But what is beyond doubt is that in Waterloo, after 18 months of operation of the wind farm, residents are voting with their feet at great personal financial and emotional cost. Domestic and farm animals are reportedly showing signs of distress and the discovery this week of a dead wedge-tailed eagle at the base of the northern wind turbine tower may confirm the worst for environmentalists.
Experts say the eagle, a sub-adult with a broken wing and crushed skull, appears to have died quickly. Many locals say the impact of wind turbines on immediate residents is more drawn out.
Roger Kruse is a descendant of one of Waterloo's original settler families. In March last year he went to a liquidation auction to buy a $180 lawnmower in neighbouring Saddleworth, but ended up buying the property for $233,000 as a bolthole to escape the noise in Waterloo.
Kruse says he gets ear popping and head squeezing from the wind turbines and finds it difficult to sleep. "The wind turbines are the only thing we talk about around here any more," he says. "There is nothing else to say, you just can't escape unless you go away."
Kruse says he is forced to use the Saddleworth property often enough to make the purchase worthwhile.
Other residents, such as the Marciniak siblings, Andreas, Wanda and Johannes -- who each moved to Waterloo to retire and live debt free -- are not so wealthy, or lucky. Andreas and Johannes claim the wind turbines have worsened existing medical conditions and they have fled to live in caravans away from town.
"When the company first said it was going to put them in I was all for it," Andreas says. "I have got solar panels, hot water, it is a very green house. We thought they (wind turbines) were good for everybody."
He spoke out publicly in support of the Waterloo project but says "once there is a problem no one has come to speak to any of us. I have written letters till they come out of my ears and all I get back is the reply they are following the guidelines set by the EPA (Environment Protection Authority).
"Something is happening here. It's not the noise, it is something else penetrating my house. I am waking up saturated, scared, my heart is pounding."
His sister Wanda says she is watching her health, relationship and life collapse and just wants wind energy company TRUenergy to move her transportable home somewhere else. "People say these people (complainers) have found out the farmers are getting money and now they want some," Wanda says. "This is disgusting. We didn't even know these things, that farmers were getting money. I don't want money, I want to get relocated."
Neil Daws, 51, lives directly opposite Andreas behind a big, black sign that reads: "Warning, while you are near wind turbines you may experience: Short term exposure -- headache, nausea, vertigo; Long term exposure -- sleep depravation, feeling sea sick, increased blood preasure (sic)."
But this week, Daws was more concerned about his chickens which, after years of faithful service, had started to lay yolkless eggs. The chooks are now off the lay completely.
Daws has kept examples of the yolkless eggs to demonstrate. He cracked open two for the cameras and, sure enough, out flowed white with no yolk.
Ironically, yolkless eggs are known as "wind eggs" and there are a number of plausible explanations. According to Broad Leys Publishing, which specialises in books for poultry keepers and organic gardeners, "wind eggs" are fairly common when a pullet is first coming into lay.
"Wind eggs can also occur in older hens if they are subject to sudden shock," the Broad Leys website says. Daws's chickens do not have youth on their side.
Andreas claims his chickens, too, had produced yolkless eggs in Waterloo but returned to normal laying habits when removed from the influence of the turbines.
Yolkless chickens aren't the only animal concern in Waterloo. One long-term sheep farmer reports a three-fold spike in birth defects since the turbines started operating. This year, lambs have been born with no ears, three legs and hoofs turned backwards.

Supplied material —
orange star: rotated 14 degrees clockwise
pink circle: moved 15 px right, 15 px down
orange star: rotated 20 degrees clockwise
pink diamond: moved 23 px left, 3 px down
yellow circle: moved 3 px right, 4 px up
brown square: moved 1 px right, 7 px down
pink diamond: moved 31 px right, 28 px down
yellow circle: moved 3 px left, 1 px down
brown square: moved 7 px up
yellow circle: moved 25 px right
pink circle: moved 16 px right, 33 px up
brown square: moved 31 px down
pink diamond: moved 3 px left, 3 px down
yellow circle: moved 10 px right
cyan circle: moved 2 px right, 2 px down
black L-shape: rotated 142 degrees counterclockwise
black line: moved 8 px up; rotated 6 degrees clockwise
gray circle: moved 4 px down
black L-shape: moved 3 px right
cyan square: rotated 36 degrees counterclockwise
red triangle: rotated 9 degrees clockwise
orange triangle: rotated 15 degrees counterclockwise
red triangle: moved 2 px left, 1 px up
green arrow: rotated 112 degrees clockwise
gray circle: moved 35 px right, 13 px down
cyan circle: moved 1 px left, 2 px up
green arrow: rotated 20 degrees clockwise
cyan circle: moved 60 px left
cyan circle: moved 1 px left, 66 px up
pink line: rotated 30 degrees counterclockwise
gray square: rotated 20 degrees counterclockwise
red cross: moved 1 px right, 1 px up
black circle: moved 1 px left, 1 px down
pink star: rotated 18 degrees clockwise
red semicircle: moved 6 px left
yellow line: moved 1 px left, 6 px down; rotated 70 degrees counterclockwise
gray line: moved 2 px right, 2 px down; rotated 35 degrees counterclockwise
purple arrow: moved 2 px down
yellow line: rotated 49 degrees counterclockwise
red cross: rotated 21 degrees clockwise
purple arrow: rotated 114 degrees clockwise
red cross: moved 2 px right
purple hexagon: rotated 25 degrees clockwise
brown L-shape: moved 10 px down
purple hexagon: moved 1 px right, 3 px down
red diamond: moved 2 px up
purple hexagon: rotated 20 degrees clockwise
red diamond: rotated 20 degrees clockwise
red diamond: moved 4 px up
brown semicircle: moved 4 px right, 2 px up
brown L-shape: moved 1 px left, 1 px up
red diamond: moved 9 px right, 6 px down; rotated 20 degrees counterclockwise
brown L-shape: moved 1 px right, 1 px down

Task item — Can you summarize the passage about the Waterloo wind farm in two sentences?

Final answer — After 18 months of wind farm operation in Waterloo, residents such as Roger Kruse and the Marciniak siblings say the turbines disturb their sleep and harm their health, and some have bought property elsewhere or moved into caravans away from town. Locals also report problems with animals, including a dead wedge-tailed eagle found at the base of a turbine tower, chickens laying yolkless eggs and a three-fold spike in birth defects in lambs, though yolkless eggs have a number of plausible explanations.